+++ Provided entries

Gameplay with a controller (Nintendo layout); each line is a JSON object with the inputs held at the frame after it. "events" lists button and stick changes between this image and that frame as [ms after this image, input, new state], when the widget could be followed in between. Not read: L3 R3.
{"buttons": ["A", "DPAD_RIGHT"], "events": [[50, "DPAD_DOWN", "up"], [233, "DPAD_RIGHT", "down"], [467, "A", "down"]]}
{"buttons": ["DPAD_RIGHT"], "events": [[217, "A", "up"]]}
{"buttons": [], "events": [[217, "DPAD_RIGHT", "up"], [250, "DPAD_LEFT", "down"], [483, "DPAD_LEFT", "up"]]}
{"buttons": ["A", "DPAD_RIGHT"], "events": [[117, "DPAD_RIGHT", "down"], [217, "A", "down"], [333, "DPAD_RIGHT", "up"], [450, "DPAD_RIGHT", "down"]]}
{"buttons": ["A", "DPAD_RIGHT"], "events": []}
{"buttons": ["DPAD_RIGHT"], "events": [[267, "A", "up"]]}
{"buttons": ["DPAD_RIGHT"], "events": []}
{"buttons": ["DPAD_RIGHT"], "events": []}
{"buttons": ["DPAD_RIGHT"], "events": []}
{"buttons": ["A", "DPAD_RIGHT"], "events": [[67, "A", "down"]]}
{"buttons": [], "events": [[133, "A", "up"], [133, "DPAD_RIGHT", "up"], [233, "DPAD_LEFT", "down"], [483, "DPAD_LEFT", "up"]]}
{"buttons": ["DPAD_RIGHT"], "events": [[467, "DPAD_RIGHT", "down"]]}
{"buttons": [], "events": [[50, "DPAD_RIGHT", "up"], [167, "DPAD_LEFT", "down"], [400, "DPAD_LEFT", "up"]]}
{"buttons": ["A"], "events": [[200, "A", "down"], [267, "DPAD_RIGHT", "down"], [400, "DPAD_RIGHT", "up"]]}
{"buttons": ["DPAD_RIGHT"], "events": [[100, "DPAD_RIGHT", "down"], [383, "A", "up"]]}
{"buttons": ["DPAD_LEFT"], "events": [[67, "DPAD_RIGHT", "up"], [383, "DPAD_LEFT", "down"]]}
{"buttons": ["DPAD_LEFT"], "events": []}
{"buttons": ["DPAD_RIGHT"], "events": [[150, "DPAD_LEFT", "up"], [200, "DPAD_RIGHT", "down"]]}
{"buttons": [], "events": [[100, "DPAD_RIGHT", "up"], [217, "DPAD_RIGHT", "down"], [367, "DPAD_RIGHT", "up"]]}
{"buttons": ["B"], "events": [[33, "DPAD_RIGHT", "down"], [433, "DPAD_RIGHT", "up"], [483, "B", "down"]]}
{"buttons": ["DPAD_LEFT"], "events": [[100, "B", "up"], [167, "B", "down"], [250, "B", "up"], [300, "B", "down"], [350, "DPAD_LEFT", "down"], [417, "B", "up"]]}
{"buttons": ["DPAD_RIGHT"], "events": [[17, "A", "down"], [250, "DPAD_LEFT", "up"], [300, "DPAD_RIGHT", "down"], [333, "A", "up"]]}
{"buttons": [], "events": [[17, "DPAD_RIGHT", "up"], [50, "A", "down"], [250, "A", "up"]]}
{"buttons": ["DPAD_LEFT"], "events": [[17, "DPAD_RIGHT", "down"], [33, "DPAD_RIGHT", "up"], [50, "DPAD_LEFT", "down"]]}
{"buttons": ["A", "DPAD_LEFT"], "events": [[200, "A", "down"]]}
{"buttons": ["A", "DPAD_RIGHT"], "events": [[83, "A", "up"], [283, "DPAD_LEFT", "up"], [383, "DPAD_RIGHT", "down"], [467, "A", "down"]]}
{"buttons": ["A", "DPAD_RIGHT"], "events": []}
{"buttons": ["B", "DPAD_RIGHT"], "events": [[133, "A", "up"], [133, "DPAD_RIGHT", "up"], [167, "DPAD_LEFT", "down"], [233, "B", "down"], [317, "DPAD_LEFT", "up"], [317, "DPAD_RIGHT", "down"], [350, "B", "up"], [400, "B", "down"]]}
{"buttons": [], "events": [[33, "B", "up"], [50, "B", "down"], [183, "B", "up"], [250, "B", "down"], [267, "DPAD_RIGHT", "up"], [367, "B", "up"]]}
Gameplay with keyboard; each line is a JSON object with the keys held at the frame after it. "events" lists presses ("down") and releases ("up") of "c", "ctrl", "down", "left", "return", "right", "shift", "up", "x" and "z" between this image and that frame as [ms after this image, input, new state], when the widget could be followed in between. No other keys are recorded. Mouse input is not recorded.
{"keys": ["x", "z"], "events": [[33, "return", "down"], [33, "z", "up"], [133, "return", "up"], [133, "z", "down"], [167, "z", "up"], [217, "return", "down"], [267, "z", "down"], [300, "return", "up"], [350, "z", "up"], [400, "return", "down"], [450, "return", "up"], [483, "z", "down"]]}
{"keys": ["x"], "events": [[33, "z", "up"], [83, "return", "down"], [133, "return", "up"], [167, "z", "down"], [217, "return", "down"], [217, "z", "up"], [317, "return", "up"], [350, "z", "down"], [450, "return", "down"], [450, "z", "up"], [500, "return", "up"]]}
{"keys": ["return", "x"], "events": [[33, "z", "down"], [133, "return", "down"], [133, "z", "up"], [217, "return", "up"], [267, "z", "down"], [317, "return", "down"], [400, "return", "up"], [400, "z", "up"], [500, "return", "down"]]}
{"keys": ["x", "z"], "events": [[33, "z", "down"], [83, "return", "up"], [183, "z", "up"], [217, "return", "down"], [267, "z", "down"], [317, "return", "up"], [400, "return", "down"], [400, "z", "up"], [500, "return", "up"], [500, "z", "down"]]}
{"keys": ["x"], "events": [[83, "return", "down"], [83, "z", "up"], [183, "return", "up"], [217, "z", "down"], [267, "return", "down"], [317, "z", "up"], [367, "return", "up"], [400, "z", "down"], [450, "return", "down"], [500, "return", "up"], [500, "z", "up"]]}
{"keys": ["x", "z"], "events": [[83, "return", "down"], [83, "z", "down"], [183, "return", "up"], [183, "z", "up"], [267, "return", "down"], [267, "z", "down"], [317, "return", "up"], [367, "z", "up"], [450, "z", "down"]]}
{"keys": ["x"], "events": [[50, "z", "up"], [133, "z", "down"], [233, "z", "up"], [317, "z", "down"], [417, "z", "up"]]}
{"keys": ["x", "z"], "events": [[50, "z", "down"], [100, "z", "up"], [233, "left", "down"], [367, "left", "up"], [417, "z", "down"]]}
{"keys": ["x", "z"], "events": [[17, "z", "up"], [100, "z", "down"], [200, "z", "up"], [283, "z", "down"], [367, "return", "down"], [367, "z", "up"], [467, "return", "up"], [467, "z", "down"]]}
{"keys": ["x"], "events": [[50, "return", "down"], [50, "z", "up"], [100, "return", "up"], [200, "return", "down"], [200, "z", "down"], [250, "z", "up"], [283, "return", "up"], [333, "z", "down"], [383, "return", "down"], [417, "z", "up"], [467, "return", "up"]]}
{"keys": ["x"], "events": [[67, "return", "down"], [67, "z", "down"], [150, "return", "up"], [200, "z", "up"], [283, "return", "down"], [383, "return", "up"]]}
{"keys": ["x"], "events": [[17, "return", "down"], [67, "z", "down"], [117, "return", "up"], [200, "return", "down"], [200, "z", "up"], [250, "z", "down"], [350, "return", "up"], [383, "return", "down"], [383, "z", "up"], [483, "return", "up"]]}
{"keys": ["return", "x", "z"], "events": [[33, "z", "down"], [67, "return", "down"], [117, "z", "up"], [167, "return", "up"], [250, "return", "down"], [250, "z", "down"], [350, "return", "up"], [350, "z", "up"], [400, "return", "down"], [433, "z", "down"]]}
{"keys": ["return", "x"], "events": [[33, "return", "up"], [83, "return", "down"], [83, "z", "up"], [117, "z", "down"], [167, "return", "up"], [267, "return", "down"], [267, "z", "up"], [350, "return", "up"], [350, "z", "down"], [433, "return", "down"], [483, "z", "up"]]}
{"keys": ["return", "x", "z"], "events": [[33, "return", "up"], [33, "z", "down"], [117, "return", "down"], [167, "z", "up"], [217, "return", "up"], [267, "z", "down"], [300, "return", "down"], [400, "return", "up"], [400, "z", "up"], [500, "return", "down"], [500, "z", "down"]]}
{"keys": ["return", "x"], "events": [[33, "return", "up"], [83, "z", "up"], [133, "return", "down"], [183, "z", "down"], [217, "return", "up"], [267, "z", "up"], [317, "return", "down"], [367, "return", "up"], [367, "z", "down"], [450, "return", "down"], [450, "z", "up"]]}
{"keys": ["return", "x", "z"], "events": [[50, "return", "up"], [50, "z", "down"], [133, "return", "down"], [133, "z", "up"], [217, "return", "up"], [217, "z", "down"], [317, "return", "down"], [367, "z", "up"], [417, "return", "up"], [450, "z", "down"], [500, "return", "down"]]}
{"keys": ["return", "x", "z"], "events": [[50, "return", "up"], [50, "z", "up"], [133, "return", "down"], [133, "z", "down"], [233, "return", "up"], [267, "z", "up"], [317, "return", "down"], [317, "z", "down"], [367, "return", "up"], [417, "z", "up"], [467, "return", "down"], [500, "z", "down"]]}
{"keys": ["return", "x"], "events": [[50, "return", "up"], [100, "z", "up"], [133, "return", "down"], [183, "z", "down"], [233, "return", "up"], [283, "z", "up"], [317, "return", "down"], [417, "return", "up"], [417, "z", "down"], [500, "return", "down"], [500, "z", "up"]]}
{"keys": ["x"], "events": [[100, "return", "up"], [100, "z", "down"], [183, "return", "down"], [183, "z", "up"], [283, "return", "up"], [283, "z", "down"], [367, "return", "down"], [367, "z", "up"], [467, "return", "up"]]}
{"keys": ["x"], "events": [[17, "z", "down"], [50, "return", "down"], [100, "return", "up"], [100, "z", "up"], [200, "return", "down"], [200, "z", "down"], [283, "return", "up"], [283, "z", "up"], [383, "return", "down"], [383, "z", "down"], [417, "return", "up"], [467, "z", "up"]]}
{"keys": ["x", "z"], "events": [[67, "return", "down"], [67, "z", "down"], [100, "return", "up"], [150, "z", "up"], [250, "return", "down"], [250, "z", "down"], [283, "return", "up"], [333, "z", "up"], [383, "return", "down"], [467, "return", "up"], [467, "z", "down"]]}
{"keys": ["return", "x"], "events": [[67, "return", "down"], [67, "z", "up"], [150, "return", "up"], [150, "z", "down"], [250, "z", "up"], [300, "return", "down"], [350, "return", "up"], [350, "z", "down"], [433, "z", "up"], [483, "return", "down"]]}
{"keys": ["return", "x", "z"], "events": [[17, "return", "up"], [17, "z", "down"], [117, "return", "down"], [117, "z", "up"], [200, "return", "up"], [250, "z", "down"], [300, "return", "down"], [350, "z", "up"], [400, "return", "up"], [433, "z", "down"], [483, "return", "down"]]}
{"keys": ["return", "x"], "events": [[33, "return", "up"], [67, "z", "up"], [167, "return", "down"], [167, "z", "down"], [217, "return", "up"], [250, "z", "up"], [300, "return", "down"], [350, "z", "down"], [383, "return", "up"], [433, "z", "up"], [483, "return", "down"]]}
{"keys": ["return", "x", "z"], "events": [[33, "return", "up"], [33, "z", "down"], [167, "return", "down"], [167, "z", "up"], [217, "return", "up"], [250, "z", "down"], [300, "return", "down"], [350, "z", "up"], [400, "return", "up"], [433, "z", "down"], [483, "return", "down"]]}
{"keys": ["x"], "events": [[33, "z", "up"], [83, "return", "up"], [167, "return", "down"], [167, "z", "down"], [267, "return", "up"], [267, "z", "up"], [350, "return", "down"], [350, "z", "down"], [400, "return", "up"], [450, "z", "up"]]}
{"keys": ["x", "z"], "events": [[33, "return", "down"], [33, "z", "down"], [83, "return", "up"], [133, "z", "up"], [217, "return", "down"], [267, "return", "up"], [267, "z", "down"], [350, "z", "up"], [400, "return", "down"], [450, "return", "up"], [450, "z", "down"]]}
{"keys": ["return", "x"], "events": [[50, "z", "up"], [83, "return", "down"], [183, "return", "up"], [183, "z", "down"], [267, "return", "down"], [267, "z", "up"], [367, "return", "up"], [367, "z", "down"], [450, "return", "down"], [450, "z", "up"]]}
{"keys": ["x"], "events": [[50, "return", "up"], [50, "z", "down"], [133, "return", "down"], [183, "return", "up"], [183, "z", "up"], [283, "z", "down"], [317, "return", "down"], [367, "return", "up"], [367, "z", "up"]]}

++++++

Wherever a line of the records above contains the string "this", copy that line out.

> **Result of the task**
Gameplay with a controller (Nintendo layout); each line is a JSON object with the inputs held at the frame after it. "events" lists button and stick changes between this image and that frame as [ms after this image, input, new state], when the widget could be followed in between. Not read: L3 R3.
Gameplay with keyboard; each line is a JSON object with the keys held at the frame after it. "events" lists presses ("down") and releases ("up") of "c", "ctrl", "down", "left", "return", "right", "shift", "up", "x" and "z" between this image and that frame as [ms after this image, input, new state], when the widget could be followed in between. No other keys are recorded. Mouse input is not recorded.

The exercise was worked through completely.